==== Data shown ====
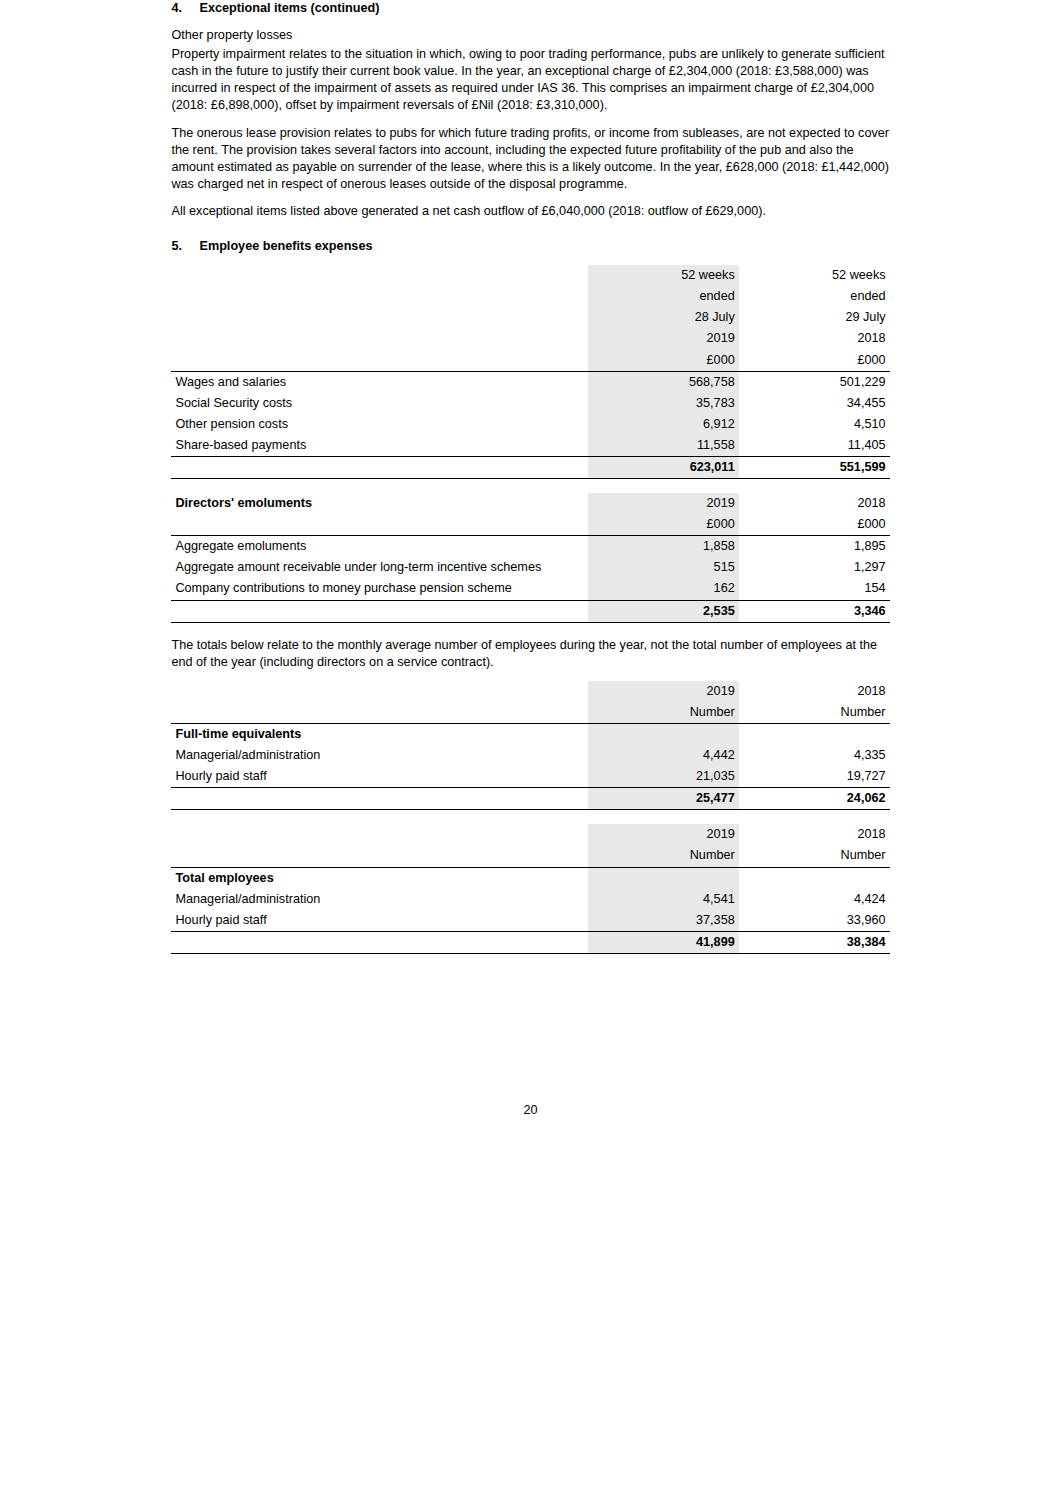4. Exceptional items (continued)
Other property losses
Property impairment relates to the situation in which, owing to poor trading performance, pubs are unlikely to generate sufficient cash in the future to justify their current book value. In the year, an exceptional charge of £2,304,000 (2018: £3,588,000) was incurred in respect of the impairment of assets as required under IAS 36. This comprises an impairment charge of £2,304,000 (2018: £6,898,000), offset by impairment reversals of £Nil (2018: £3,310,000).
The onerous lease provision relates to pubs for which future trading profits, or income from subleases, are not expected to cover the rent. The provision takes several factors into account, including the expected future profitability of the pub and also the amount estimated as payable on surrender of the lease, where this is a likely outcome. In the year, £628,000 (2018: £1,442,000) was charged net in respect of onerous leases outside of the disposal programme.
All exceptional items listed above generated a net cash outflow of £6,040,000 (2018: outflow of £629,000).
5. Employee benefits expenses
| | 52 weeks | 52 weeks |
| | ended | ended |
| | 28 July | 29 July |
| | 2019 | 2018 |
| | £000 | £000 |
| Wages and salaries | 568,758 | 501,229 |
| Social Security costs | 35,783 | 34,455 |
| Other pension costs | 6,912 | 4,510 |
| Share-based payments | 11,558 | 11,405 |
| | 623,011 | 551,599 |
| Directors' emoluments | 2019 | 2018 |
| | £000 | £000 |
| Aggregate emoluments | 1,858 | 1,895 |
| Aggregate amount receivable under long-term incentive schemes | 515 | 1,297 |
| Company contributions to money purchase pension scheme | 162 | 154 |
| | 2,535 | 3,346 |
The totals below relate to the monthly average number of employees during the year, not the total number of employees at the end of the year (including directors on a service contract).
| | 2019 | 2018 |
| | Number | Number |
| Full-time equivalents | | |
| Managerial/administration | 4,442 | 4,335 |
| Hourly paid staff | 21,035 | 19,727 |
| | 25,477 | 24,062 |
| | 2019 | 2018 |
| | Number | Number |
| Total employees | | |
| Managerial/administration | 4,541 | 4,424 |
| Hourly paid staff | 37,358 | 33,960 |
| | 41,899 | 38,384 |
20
====
## Brief
This task asks for the data above repeated exactly, without a single picture.

## Response below
4. Exceptional items (continued)
Other property losses
Property impairment relates to the situation in which, owing to poor trading performance, pubs are unlikely to generate sufficient cash in the future to justify their current book value. In the year, an exceptional charge of £2,304,000 (2018: £3,588,000) was incurred in respect of the impairment of assets as required under IAS 36. This comprises an impairment charge of £2,304,000 (2018: £6,898,000), offset by impairment reversals of £Nil (2018: £3,310,000).
The onerous lease provision relates to pubs for which future trading profits, or income from subleases, are not expected to cover the rent. The provision takes several factors into account, including the expected future profitability of the pub and also the amount estimated as payable on surrender of the lease, where this is a likely outcome. In the year, £628,000 (2018: £1,442,000) was charged net in respect of onerous leases outside of the disposal programme.
All exceptional items listed above generated a net cash outflow of £6,040,000 (2018: outflow of £629,000).
5. Employee benefits expenses
| | 52 weeks | 52 weeks |
| | ended | ended |
| | 28 July | 29 July |
| | 2019 | 2018 |
| | £000 | £000 |
| Wages and salaries | 568,758 | 501,229 |
| Social Security costs | 35,783 | 34,455 |
| Other pension costs | 6,912 | 4,510 |
| Share-based payments | 11,558 | 11,405 |
| | 623,011 | 551,599 |
| Directors' emoluments | 2019 | 2018 |
| | £000 | £000 |
| Aggregate emoluments | 1,858 | 1,895 |
| Aggregate amount receivable under long-term incentive schemes | 515 | 1,297 |
| Company contributions to money purchase pension scheme | 162 | 154 |
| | 2,535 | 3,346 |
The totals below relate to the monthly average number of employees during the year, not the total number of employees at the end of the year (including directors on a service contract).
| | 2019 | 2018 |
| | Number | Number |
| Full-time equivalents | | |
| Managerial/administration | 4,442 | 4,335 |
| Hourly paid staff | 21,035 | 19,727 |
| | 25,477 | 24,062 |
| | 2019 | 2018 |
| | Number | Number |
| Total employees | | |
| Managerial/administration | 4,541 | 4,424 |
| Hourly paid staff | 37,358 | 33,960 |
| | 41,899 | 38,384 |
20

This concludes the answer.